→ **Excerpt**
☆ ☆ ☆ ☆

The present technology is directed to apparatuses, such as semiconductor devices including memory and processors, and several embodiments are directed to semiconductor devices that include adjusted n-wells.
The current trend in semiconductor fabrication is to manufacture smaller and faster devices with a higher density of components for computers, cell phones, pagers, personal digital assistants, and many other products. However, decrease in circuit size can lead to other unanticipated issues. For example, decreasing the footprint of each transistor (e.g., the distances between the components therein) and/or decreasing the distance between transistors often increases noise levels and unintended current flows within or across the components/circuits.
In the following description, numerous specific details are discussed to provide a thorough and enabling description for embodiments of the present technology. One skilled in the relevant art, however, will recognize that the disclosure can be practiced without one or more of the specific details. In other instances, well-known structures or operations often associated with semiconductor devices are not shown, or are not described in detail, to avoid obscuring other aspects of the technology. In general, it should be understood that various other devices, systems, and methods in addition to those specific embodiments disclosed herein may be within the scope of the present technology.
Several embodiments of semiconductor devices, packages, and/or assemblies in accordance with the present technology can include circuits (e.g., transistors) including one or more adjusted (bottom) wells. The transistors can be configured according to a triple-well (TW) structure that includes the adjusted wells (e.g., deep N-wells) embedded in a doped substrate (e.g., a P-substrate). The adjusted wells can be integral with or connected to complementary wells (e.g., N-wells complementing the P-substrate) that correspond to source and drain portions of the transistors. The complementary wells can be opposite or surround a gate portion of each transistor. The adjusted wells can be below the complementary wells and extend laterally between the complementary wells. Accordingly, the adjusted wells and the complementary wells can surround or define an isolated well (e.g., an isolated P-well) that matches the doping type of the substrate and/or complements that of the adjusted well.

☆ ☆ ☆ ☆

→ **Problems**
(A) According to the semiconductor excerpt, what structure can the transistors be configured according to?
(B) Reproduce the semiconductor excerpt from "The present technology is" up to and including "across the components/circuits.".

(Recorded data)
☆ ☆ ☆ ☆

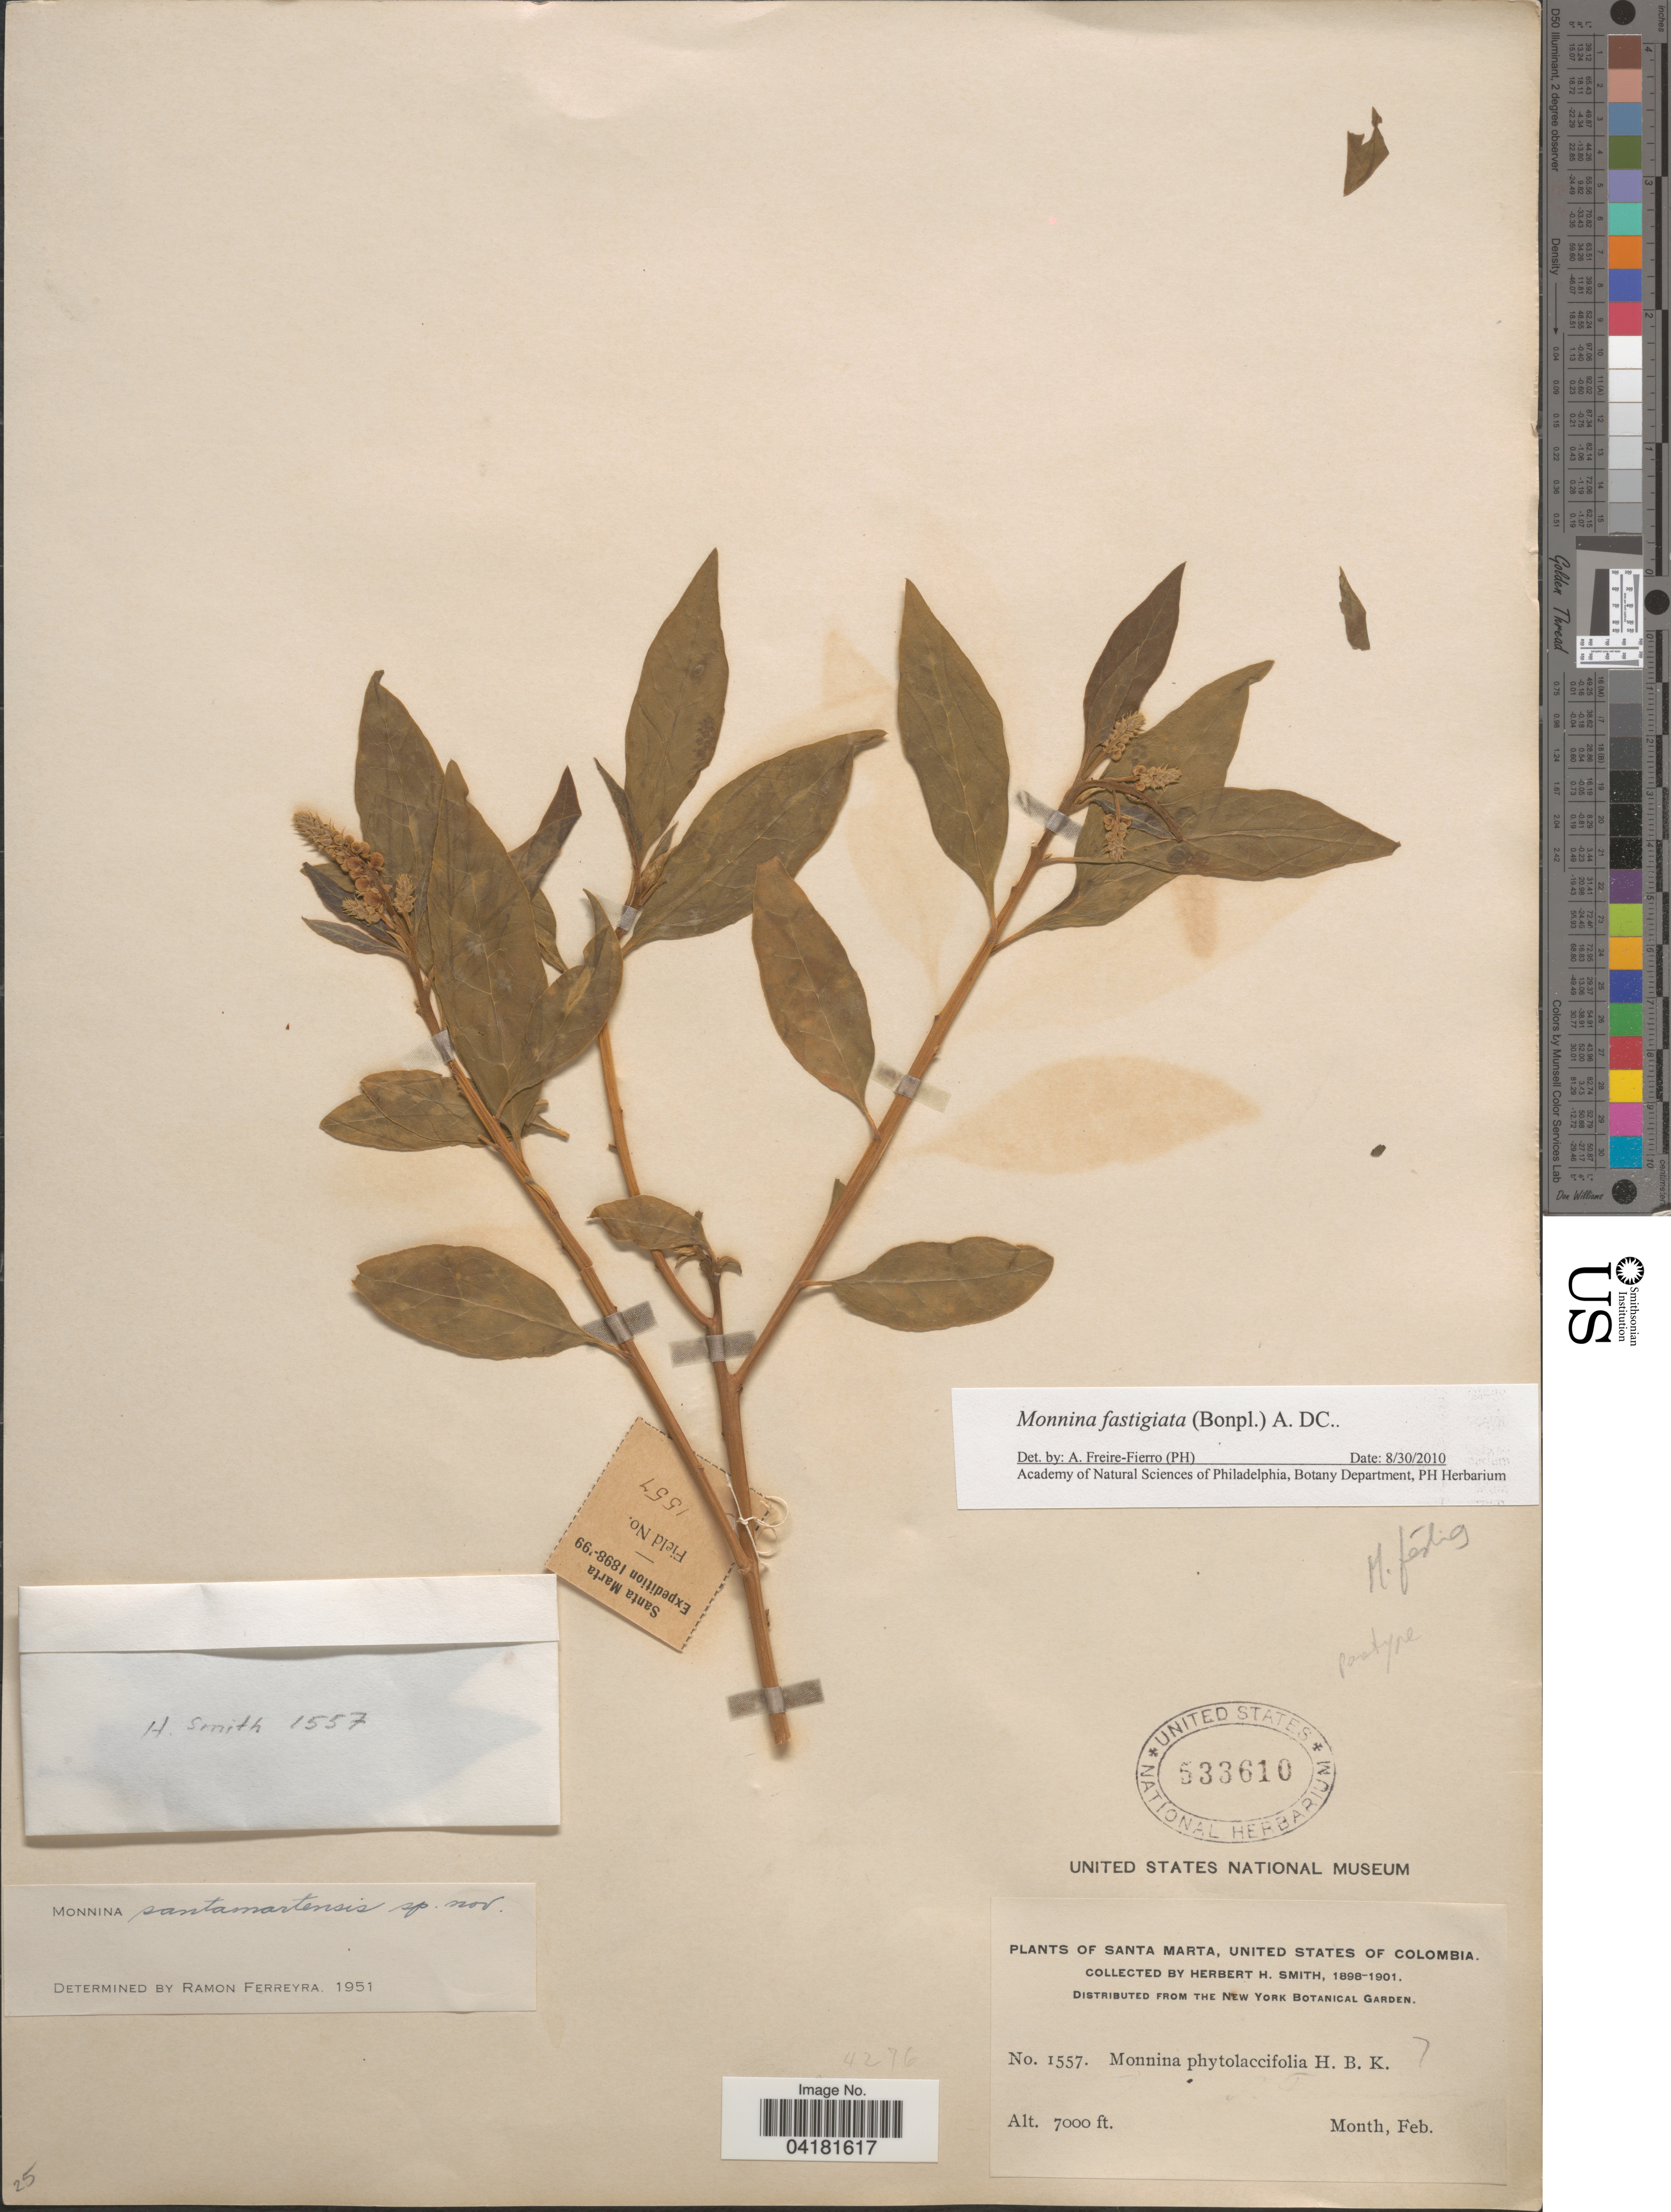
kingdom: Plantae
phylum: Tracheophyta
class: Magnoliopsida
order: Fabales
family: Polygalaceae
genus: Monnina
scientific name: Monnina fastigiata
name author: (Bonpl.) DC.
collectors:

☆ ☆ ☆ ☆

→ **Responses**
(A) A triple-well (TW) structure that includes the adjusted wells embedded in a doped substrate.

(B)
The present technology is directed to apparatuses, such as semiconductor devices including memory and processors, and several embodiments are directed to semiconductor devices that include adjusted n-wells.
The current trend in semiconductor fabrication is to manufacture smaller and faster devices with a higher density of components for computers, cell phones, pagers, personal digital assistants, and many other products. However, decrease in circuit size can lead to other unanticipated issues. For example, decreasing the footprint of each transistor (e.g., the distances between the components therein) and/or decreasing the distance between transistors often increases noise levels and unintended current flows within or across the components/circuits.